§ ACTIVITY
Among the records, find the lines that hold the string "powerbank" and return them.

§ THE DATA

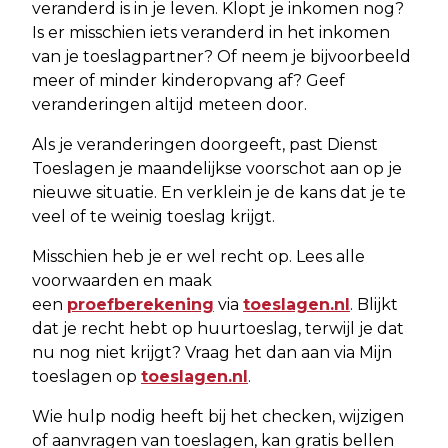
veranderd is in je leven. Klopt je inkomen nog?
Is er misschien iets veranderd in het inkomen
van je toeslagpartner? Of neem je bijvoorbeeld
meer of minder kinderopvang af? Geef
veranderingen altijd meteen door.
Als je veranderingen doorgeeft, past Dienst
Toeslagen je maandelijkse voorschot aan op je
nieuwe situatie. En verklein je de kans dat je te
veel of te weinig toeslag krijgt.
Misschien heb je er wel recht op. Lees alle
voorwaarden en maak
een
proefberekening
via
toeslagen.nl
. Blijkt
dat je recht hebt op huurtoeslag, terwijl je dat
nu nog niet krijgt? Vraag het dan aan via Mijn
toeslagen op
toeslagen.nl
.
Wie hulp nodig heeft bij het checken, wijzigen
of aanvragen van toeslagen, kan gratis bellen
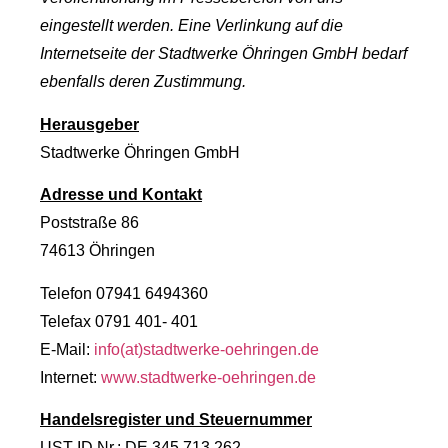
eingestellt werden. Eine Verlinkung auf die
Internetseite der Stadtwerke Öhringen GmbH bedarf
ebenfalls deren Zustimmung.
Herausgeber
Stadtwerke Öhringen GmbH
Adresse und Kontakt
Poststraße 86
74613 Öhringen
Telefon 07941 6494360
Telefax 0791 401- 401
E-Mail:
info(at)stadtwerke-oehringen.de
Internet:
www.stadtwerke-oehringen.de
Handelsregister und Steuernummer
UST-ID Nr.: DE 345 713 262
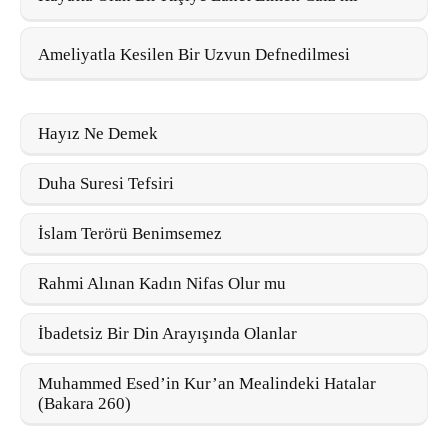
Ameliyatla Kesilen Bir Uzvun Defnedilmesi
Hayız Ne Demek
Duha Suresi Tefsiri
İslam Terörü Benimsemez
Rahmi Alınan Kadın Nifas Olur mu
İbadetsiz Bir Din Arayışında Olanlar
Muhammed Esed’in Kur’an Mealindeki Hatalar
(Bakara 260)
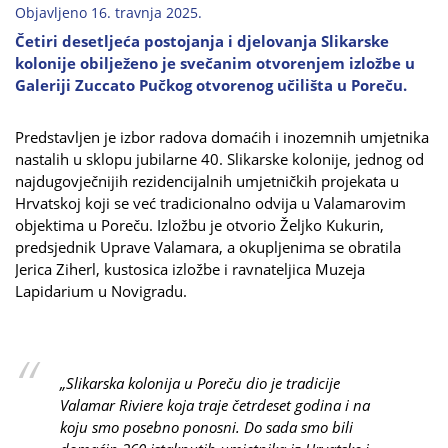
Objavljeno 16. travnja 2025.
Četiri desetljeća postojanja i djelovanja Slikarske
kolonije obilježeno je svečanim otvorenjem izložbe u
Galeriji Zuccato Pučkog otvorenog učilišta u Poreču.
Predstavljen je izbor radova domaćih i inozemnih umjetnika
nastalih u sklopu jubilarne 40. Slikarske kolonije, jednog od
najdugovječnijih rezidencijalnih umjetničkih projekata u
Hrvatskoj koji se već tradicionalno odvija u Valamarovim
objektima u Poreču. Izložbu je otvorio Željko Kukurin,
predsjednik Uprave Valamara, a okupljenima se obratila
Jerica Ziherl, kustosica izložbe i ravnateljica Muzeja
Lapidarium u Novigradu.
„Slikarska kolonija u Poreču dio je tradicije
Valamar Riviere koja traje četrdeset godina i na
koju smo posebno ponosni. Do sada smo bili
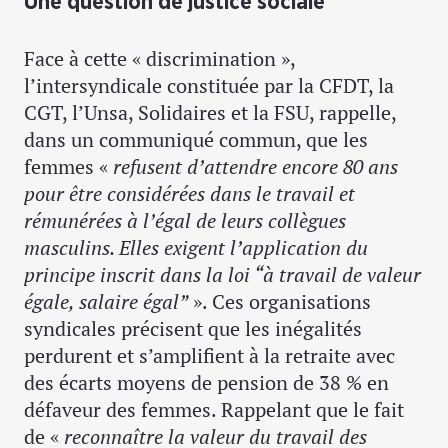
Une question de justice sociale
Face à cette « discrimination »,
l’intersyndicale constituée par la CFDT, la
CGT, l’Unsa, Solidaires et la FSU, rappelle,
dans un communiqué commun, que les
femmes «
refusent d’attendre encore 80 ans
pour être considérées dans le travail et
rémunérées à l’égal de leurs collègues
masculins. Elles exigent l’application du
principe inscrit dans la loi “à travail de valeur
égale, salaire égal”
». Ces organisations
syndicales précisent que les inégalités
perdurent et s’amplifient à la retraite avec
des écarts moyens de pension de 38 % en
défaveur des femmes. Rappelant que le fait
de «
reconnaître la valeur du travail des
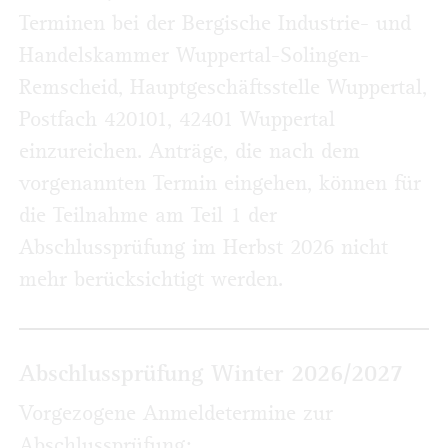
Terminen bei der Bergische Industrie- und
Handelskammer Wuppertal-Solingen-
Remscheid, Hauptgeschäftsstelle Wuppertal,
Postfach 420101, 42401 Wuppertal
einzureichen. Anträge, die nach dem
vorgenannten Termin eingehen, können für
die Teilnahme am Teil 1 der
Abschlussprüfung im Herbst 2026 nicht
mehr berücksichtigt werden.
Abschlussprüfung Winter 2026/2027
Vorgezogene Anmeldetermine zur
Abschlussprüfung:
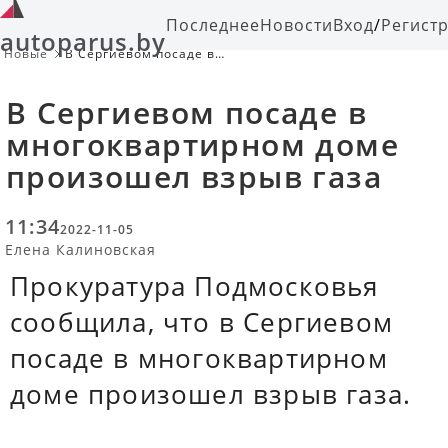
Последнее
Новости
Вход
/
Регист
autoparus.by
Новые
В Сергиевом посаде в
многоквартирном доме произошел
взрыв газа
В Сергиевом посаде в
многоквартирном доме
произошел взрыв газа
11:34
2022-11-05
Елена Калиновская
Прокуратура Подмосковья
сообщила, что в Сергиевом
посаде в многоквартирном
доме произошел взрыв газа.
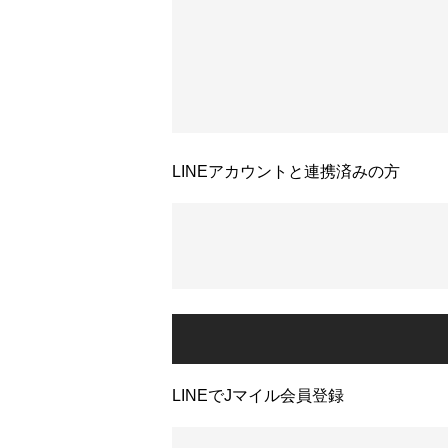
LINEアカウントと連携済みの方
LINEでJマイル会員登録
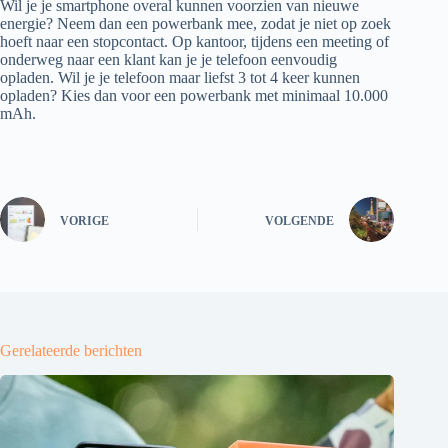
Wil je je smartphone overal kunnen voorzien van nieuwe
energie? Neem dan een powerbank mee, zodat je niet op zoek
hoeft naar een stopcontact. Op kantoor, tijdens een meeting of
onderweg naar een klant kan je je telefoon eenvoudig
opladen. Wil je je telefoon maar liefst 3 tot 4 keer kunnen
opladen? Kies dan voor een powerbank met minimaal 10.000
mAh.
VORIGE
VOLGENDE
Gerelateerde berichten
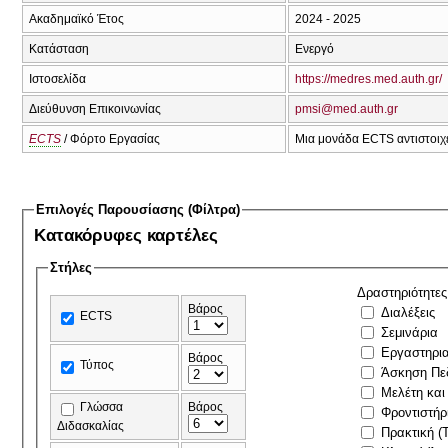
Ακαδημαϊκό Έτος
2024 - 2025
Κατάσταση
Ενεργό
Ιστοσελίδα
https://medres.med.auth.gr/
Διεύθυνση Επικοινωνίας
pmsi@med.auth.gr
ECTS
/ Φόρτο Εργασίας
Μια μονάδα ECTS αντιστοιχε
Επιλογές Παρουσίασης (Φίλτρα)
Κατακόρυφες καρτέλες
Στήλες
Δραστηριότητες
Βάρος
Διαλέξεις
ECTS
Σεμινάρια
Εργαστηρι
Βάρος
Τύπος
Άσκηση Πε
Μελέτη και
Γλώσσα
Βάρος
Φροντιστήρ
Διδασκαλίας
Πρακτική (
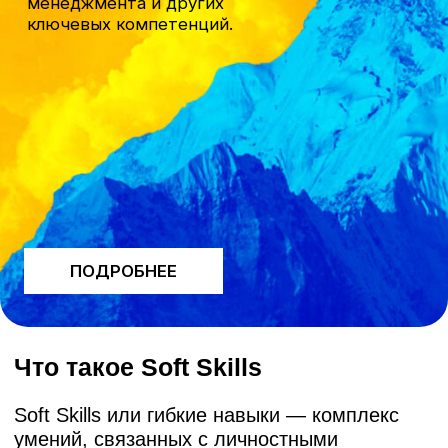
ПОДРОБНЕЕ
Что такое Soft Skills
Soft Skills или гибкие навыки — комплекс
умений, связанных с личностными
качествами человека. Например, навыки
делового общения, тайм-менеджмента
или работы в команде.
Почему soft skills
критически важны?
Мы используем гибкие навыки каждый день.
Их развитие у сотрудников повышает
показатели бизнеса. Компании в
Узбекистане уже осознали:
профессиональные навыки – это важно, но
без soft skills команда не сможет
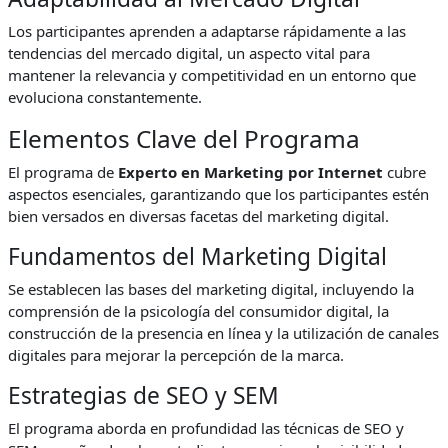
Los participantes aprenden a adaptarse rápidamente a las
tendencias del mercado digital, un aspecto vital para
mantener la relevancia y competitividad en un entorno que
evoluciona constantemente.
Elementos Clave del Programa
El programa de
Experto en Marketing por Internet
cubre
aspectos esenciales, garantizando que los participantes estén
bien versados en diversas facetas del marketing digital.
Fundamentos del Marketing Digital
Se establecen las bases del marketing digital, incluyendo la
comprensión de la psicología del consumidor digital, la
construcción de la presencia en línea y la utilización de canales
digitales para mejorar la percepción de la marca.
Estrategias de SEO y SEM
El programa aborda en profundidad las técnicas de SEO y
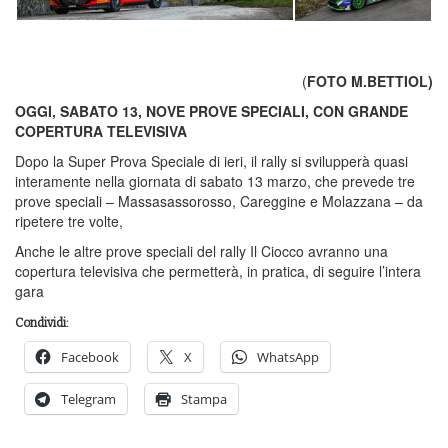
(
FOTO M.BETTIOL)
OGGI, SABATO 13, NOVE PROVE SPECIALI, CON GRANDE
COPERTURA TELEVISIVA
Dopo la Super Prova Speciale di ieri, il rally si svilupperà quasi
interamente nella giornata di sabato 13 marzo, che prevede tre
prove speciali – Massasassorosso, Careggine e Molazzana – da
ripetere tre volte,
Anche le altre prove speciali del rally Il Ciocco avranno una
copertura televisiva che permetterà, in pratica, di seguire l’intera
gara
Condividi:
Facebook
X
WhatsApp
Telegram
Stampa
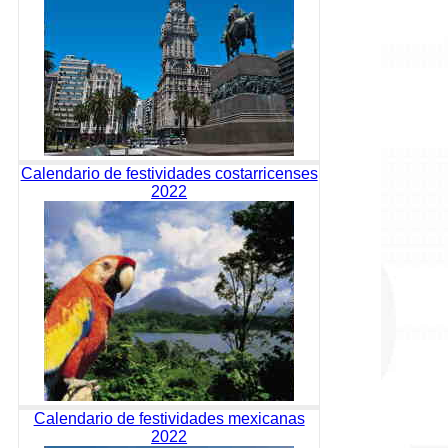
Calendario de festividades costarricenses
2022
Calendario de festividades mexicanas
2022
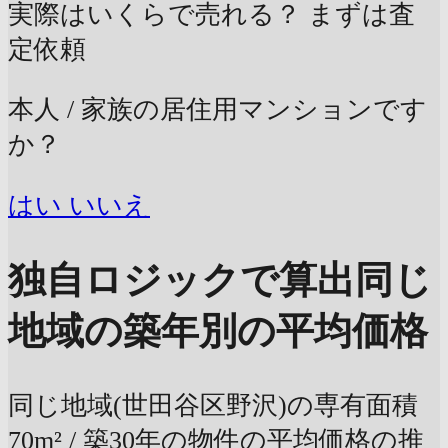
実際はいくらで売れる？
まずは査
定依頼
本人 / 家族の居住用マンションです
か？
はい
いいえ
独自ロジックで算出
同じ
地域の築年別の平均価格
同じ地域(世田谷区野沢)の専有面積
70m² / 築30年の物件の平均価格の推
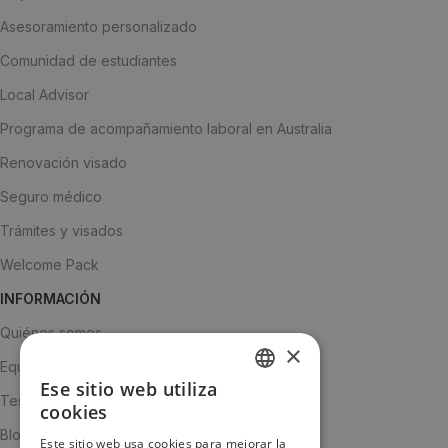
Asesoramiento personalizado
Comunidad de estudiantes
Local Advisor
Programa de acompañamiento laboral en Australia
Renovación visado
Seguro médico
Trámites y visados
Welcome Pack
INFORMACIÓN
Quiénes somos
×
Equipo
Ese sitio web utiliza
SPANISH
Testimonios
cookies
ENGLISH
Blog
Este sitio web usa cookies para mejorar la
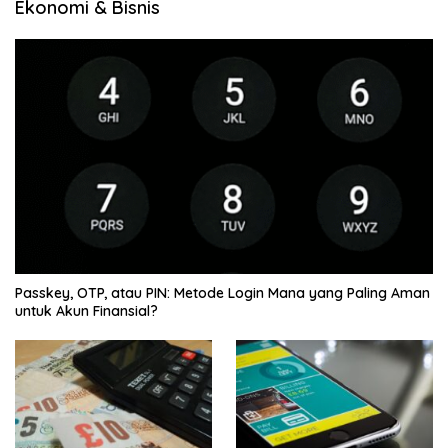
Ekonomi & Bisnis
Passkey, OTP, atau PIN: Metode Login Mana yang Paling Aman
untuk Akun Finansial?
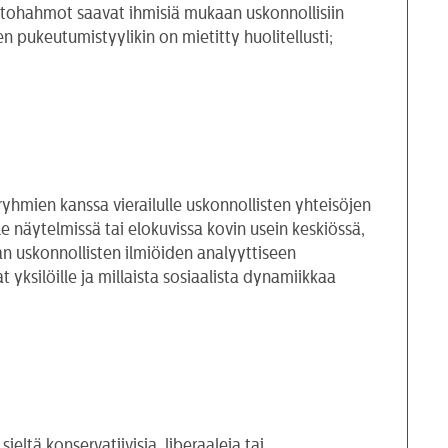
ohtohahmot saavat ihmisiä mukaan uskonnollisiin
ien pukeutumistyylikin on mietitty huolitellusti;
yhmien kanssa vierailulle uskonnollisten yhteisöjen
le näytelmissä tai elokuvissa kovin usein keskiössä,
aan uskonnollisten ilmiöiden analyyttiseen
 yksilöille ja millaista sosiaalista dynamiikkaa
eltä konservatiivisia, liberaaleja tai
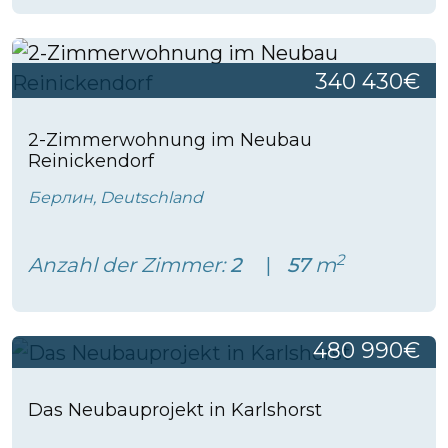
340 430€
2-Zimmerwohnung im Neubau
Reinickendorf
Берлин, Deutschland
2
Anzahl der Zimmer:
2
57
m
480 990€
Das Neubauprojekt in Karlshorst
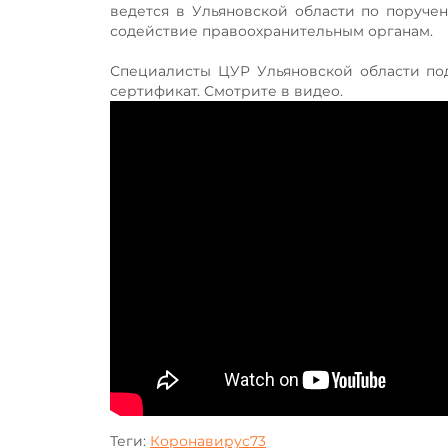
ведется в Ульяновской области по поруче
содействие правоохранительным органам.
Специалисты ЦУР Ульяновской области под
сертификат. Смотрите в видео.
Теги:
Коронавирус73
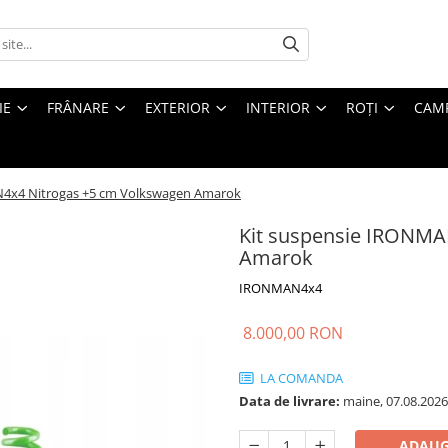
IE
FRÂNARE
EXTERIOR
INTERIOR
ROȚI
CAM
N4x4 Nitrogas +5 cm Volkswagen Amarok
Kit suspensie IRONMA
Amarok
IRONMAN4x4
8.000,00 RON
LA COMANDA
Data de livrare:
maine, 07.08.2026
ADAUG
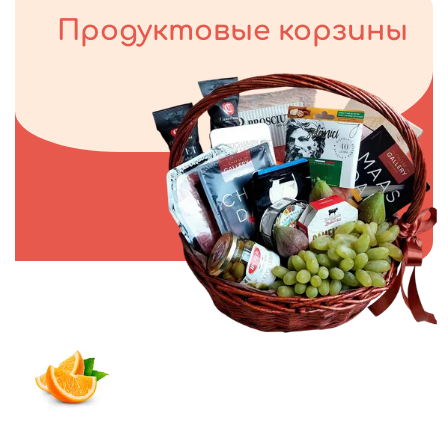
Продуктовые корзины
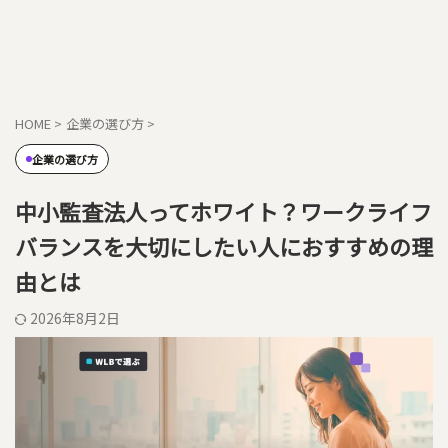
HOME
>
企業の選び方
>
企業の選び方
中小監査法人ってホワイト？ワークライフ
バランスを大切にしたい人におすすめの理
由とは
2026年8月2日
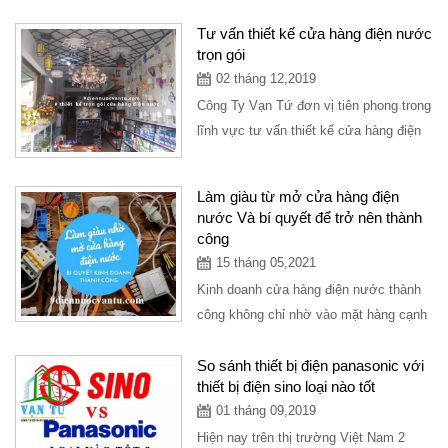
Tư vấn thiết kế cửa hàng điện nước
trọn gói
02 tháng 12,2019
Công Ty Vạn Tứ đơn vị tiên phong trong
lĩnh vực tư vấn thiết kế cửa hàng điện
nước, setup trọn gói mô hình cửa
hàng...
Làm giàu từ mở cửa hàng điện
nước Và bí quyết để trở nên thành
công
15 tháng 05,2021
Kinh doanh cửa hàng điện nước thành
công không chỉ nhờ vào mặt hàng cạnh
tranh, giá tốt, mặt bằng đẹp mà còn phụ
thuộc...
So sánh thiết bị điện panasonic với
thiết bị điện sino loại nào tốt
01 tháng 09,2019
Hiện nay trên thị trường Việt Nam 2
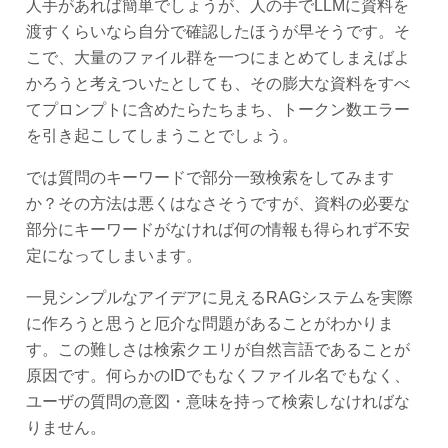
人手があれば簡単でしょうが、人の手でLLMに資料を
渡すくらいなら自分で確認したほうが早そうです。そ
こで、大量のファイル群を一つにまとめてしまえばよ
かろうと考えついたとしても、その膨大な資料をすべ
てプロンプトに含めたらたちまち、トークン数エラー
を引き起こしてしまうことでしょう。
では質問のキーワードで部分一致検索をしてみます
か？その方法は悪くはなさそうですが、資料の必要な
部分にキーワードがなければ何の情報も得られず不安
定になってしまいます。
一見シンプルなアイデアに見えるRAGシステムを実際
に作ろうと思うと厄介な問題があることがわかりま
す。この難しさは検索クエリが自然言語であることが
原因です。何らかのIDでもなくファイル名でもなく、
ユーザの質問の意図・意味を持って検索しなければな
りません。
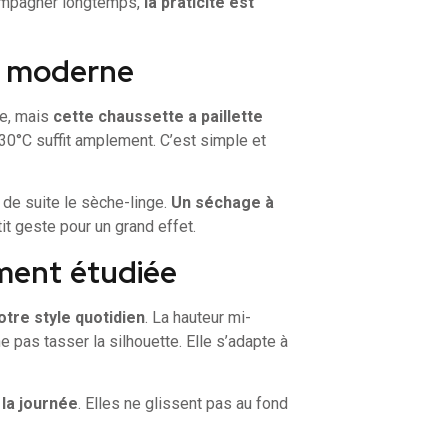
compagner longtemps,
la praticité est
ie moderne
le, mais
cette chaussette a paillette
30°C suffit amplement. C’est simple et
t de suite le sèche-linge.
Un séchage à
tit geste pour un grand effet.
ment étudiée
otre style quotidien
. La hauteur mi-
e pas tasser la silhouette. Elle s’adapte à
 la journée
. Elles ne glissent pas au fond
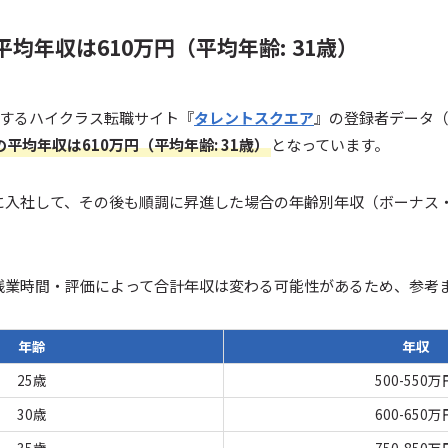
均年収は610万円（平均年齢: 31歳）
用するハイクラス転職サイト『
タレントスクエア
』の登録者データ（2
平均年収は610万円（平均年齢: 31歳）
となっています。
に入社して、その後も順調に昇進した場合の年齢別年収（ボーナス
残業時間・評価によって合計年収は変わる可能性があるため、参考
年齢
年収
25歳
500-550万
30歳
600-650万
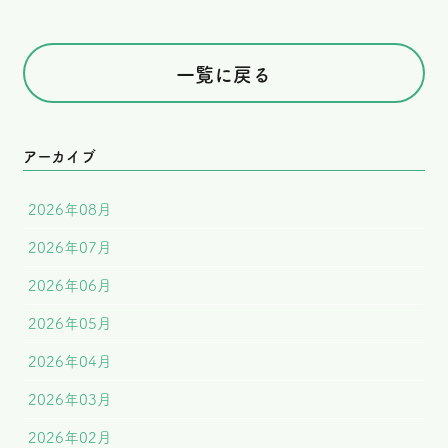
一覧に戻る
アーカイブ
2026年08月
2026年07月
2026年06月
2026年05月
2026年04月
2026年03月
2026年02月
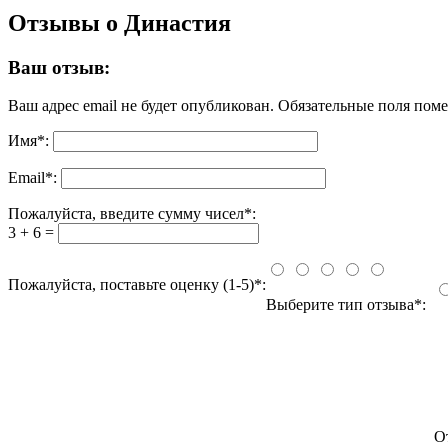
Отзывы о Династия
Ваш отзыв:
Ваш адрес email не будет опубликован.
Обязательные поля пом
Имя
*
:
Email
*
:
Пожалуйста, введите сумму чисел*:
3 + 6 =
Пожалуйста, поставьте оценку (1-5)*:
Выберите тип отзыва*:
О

§ TASK RESPONSE
energie? Neem dan een powerbank mee, zodat je niet op zoek
opladen? Kies dan voor een powerbank met minimaal 10.000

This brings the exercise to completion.